Monaco, in fact, were prominent in Europe’s premier club competition only as recently as 2017, when they overcame more illustrious opponents, including Pep Guardiola’s Manchester City, to almost reach another final. That squad — which also won the Ligue 1 title that season, by the way, nearly pulling off a domestic Double — featured the now-familiar faces of Bernardo Silva, Fabinho, and a young Kylian Mbappe.

Few expected Monaco to settle at that level, though, with Europe’s biggest clubs circling and ready to pluck the brightest stars of that campaign even before the season was over. Monaco largely managed to maintain those standards in the ensuing season, despite the losses, finishing runners-up to PSG in both Ligue 1 and the Coupe de la Ligue — but then came the inevitable hangover.

They ended 2018/19 at the other extreme of the league table, escaping relegation by just two points. Monaco recovered and rose to mid-table by the conclusion of the next term, going on to consecutive third-place finishes in the couple of seasons that followed. Last season, though, saw them slide slightly downwards to sixth, locked out of continental football for 2023/24.

Not that Europe would miss Monaco, however, six years removed from that remarkable run during which they were everyone’s favourite second team.

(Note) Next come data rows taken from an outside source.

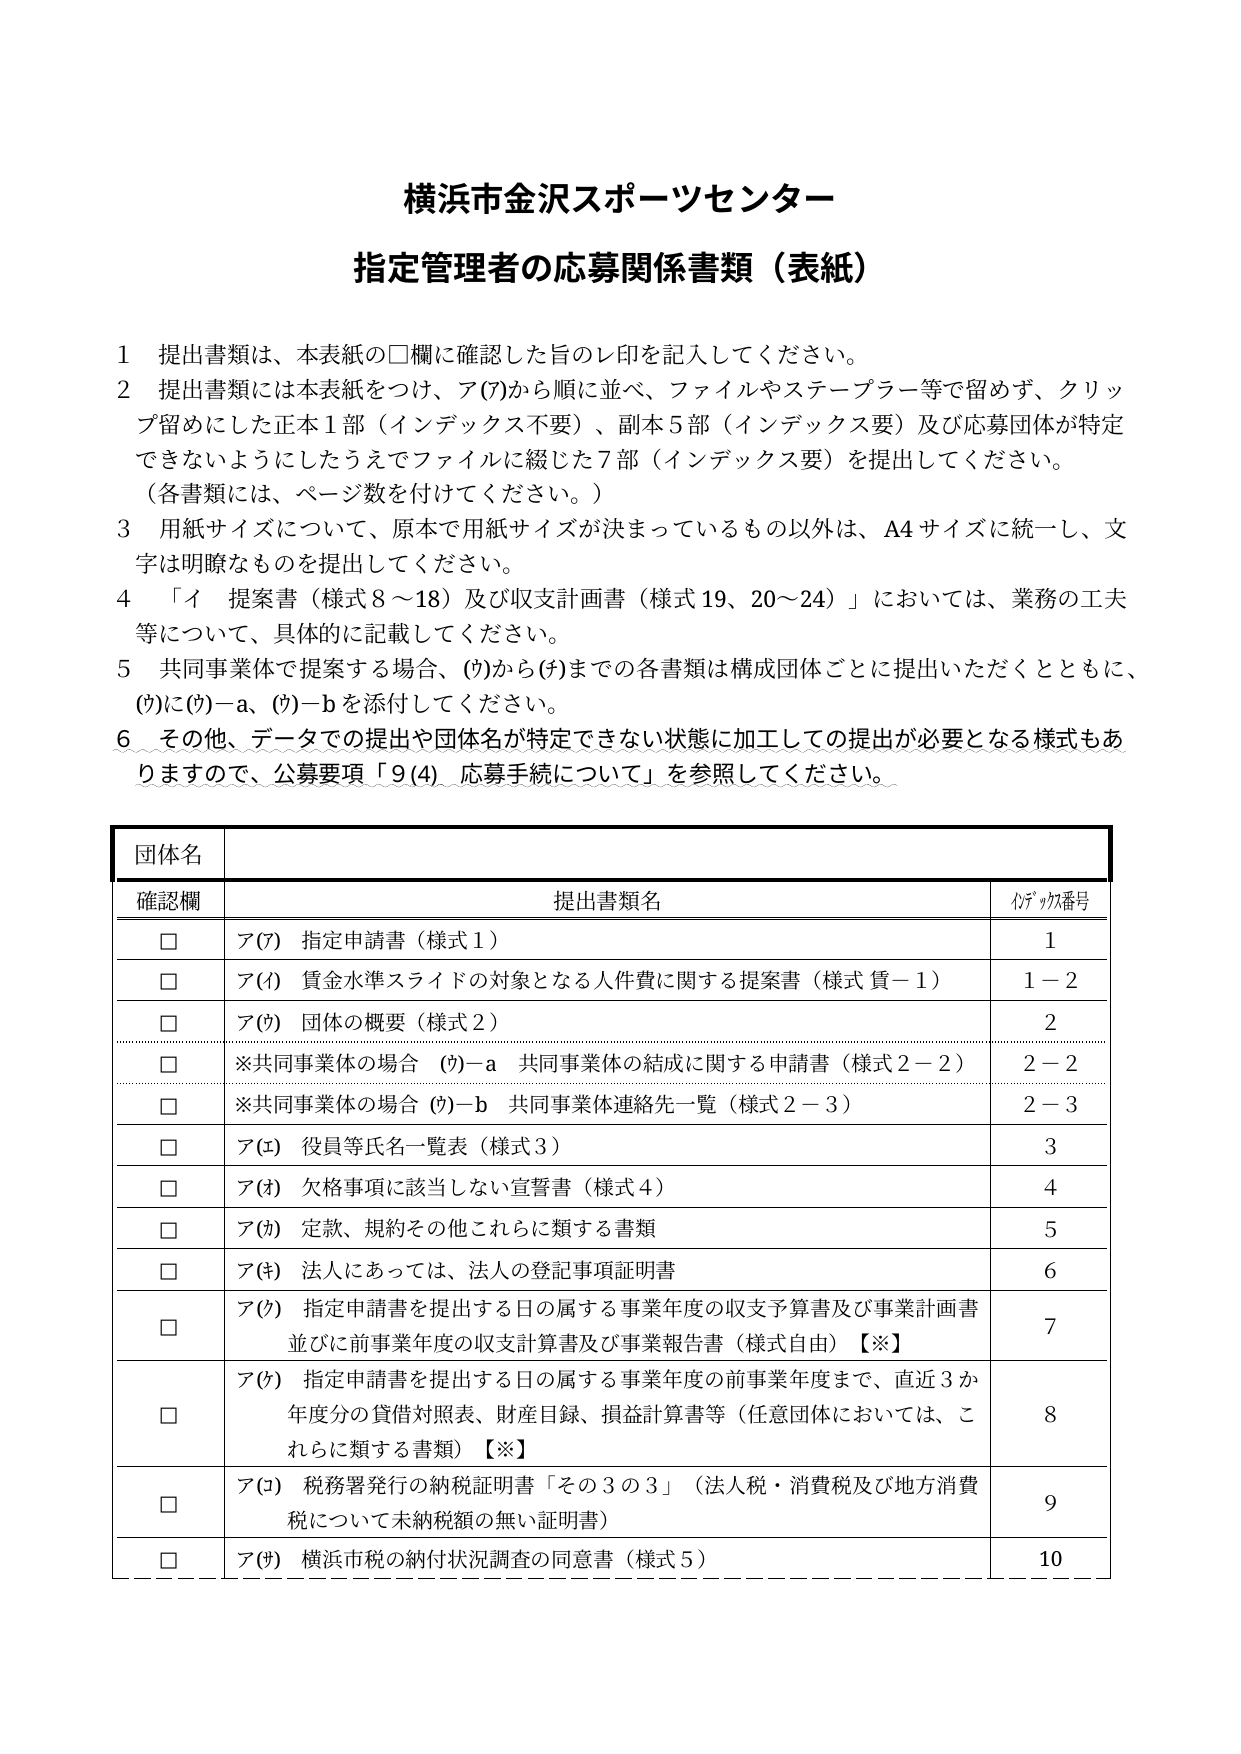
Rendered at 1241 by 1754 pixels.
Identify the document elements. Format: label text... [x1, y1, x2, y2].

table_cell ア(ｷ) 法人にあっては、法人の登記事項証明書 [225, 1249, 990, 1289]
table_cell □ [113, 1248, 224, 1289]
table_cell ア(ｲ) 賃金水準スライドの対象となる人件費に関する提案書（様式 賃－１） [225, 960, 990, 1000]
table_cell □ [113, 1360, 224, 1466]
text ４ 「イ 提案書（様式８～18）及び収支計画書（様式19、20～24）」においては、業務の工夫等について、具体的に記載してください。 [112, 580, 1128, 650]
table_cell １ [991, 917, 1110, 959]
table_cell ※共同事業体の場合 (ｳ)－b 共同事業体連絡先一覧（様式２－３） [225, 1083, 990, 1124]
table_cell ア(ｺ) 税務署発行の納税証明書「その３の３」（法人税・消費税及び地方消費税について未納税額の無い証明書） [225, 1467, 990, 1537]
text １ 提出書類は、本表紙の□欄に確認した旨のレ印を記入してください。 [112, 336, 1128, 371]
table_cell □ [113, 1124, 224, 1165]
table_cell 確認欄 [113, 878, 224, 917]
table_cell ア(ｶ) 定款、規約その他これらに類する書類 [225, 1208, 990, 1248]
text （各書類には、ページ数を付けてください。） [134, 476, 1128, 511]
table_cell ５ [991, 1207, 1110, 1248]
text 指定管理者の応募関係書類（表紙） [112, 231, 1128, 301]
table_cell ３ [991, 1124, 1110, 1165]
table_cell □ [113, 1083, 224, 1124]
text ６ その他、データでの提出や団体名が特定できない状態に加工しての提出が必要となる様式もありますので、公募要項「９(4) 応募手続について」を参照してください。 [112, 720, 1128, 790]
table_cell ４ [991, 1165, 1110, 1207]
table_cell □ [113, 1165, 224, 1207]
table_cell □ [113, 1041, 224, 1083]
table_cell ア(ｳ) 団体の概要（様式２） [225, 1001, 990, 1041]
table_cell ８ [991, 1360, 1110, 1466]
table_cell ※共同事業体の場合 (ｳ)－a 共同事業体の結成に関する申請書（様式２－２） [225, 1041, 990, 1083]
table_cell □ [113, 1290, 224, 1360]
text ２ 提出書類には本表紙をつけ、ア(ｱ)から順に並べ、ファイルやステープラー等で留めず、クリップ留めにした正本１部（インデックス不要）、副本５部（インデックス要）及び応募団体が特定できないようにしたうえでファイルに綴じた７部（インデックス要）を提出してください。 [112, 371, 1128, 476]
table_cell ９ [991, 1466, 1110, 1537]
table_cell □ [113, 917, 224, 959]
table_header 団体名 [115, 829, 224, 878]
table_cell ２ [991, 1000, 1110, 1041]
table_cell ア(ｻ) 横浜市税の納付状況調査の同意書（様式５） [225, 1538, 990, 1578]
table_cell １－２ [991, 959, 1110, 1000]
table_cell □ [113, 959, 224, 1000]
table_cell ６ [991, 1248, 1110, 1289]
text 横浜市金沢スポーツセンター [112, 162, 1128, 231]
table_header [225, 829, 1108, 878]
table_cell ２－３ [991, 1083, 1110, 1124]
table_cell ア(ｸ) 指定申請書を提出する日の属する事業年度の収支予算書及び事業計画書並びに前事業年度の収支計算書及び事業報告書（様式自由）【※】 [225, 1291, 990, 1360]
table_cell 提出書類名 [225, 882, 990, 917]
table_cell ア(ｵ) 欠格事項に該当しない宣誓書（様式４） [225, 1166, 990, 1207]
table_cell ２－２ [991, 1041, 1110, 1083]
table_cell 10 [991, 1537, 1110, 1578]
table_cell ｲﾝﾃﾞｯｸｽ番号 [991, 878, 1110, 917]
text ３ 用紙サイズについて、原本で用紙サイズが決まっているもの以外は、A4サイズに統一し、文字は明瞭なものを提出してください。 [112, 511, 1128, 580]
table_cell ア(ｴ) 役員等氏名一覧表（様式３） [225, 1125, 990, 1165]
table_cell □ [113, 1207, 224, 1248]
table_cell □ [113, 1000, 224, 1041]
text ５ 共同事業体で提案する場合、(ｳ)から(ﾁ)までの各書類は構成団体ごとに提出いただくとともに、(ｳ)に(ｳ)－a、(ｳ)－bを添付してください。 [112, 650, 1128, 720]
table_cell □ [113, 1537, 224, 1578]
table_cell ア(ｹ) 指定申請書を提出する日の属する事業年度の前事業年度まで、直近３か年度分の貸借対照表、財産目録、損益計算書等（任意団体においては、これらに類する書類）【※】 [225, 1361, 990, 1466]
table_cell □ [113, 1466, 224, 1537]
table_cell ア(ｱ) 指定申請書（様式１） [225, 920, 990, 959]
table_cell ７ [991, 1290, 1110, 1360]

While they’ve regained some stability at home, it is in European action that Monaco’s drop-off has been most pronounced. They’ve only made it as far as the Champions League’s group stage twice, most recently in 2018/19, missing out completely on Europe for two straight seasons. The farthest they’ve since advanced is the Round of 16 of the Uefa Europa League.

That’s the version of Monaco Salisu now joins, the club’s second signing since the appointment of Austrian Adi Hutter as manager in July. It’s certainly a huge step-up from what Southampton now are, but Monaco don’t exactly offer the next-level prospects the former Valladolid man needs at this point in his trajectory.

It isn’t just Monaco that feels second-rate, though; the league they play in, too, is just as underwhelming, if not more so. Ligue 1 is widely regarded as breeding grounds for the talent that feeds Europe’s more eye-catching championships, occasionally a place where players go to revive — and, in some cases, wind down — careers.

France currently ranks sixth per the Uefa Country Coefficients, and hasn’t risen beyond fifth for a while. Having been won by just three teams (seven times by just one of those, PSG) in that period, Ligue 1’s status as the most one-sided elite division in Europe is rivalled and surpassed only by Bayern Munich-owned Bundesliga.

Especially considering where some of his fellow Southampton gems are headed — Tino Livramento just signed for Champions League-bound Newcastle United, while Liverpool desire to plug Lavia into that gaping hole Fabinho’s unplanned exit has left in their midfield — it’s hard to argue Salisu doesn’t deserve better.

Even the direction in which a couple of Salisu’s international teammates have taken their careers this summer suggests Salisu should have picked a prime destination.

Twenty-eight-year-olds Alexander Djiku and Daniel Amartey have exported their talents to Turkish giants Fenerbahce and Besiktas, from Strasbourg (France) and Leicester City (England), respectively. Surely, Ghana trainer Chris Hughton would have wished the least dispensable of his three centre-back options (Djiku and Amartey being the others) found himself in a more competitive environment — like the Premier League, for instance, regarded by most connoisseurs and fans alike as the place to be.

It is, of course, not entirely unthinkable that Salisu works his way back to someplace — no disrespect to either Monaco or Ligue 1 — he’d have loftier targets to reach for. He’s still quite well-placed on the age spectrum, after all, and Salisu’s latest home may well provide a helpful learning curve for a player who, clearly, is made for more.